- [What is required]
A word-for-word copy of the data is what's wanted, with no pictures.

· · ·

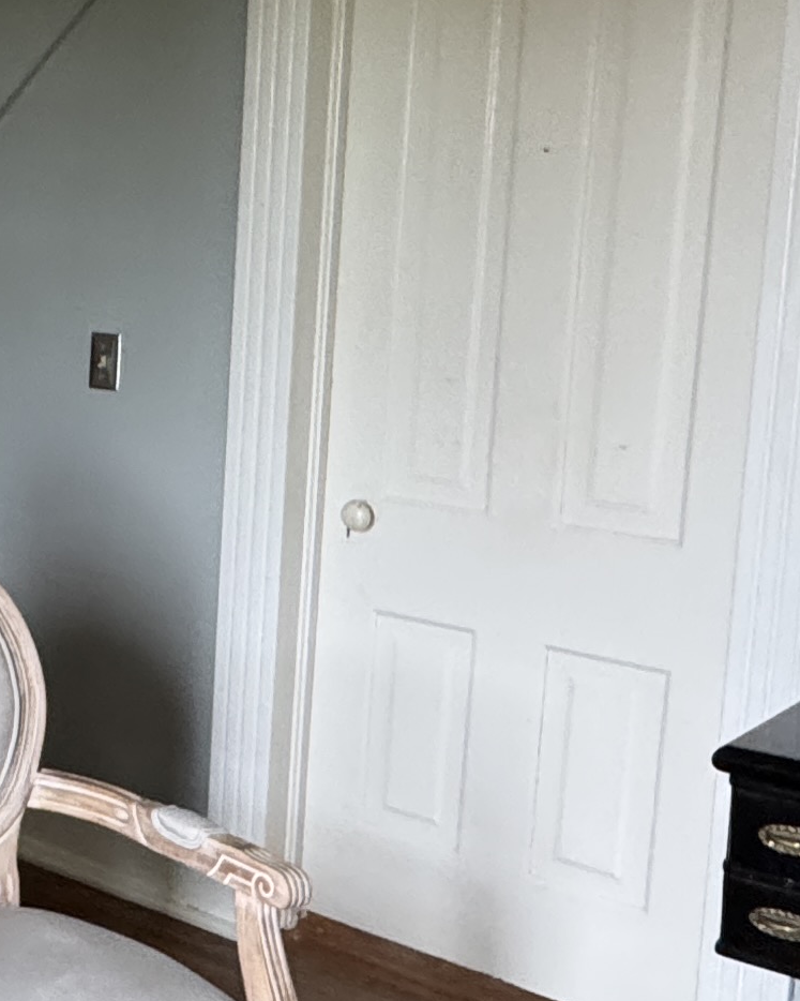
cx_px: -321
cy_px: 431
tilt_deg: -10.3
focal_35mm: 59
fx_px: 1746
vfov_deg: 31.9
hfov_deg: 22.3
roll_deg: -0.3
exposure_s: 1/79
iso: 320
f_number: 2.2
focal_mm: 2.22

· · ·

- [Response]
cx_px: -321
cy_px: 431
tilt_deg: -10.3
focal_35mm: 59
fx_px: 1746
vfov_deg: 31.9
hfov_deg: 22.3
roll_deg: -0.3
exposure_s: 1/79
iso: 320
f_number: 2.2
focal_mm: 2.22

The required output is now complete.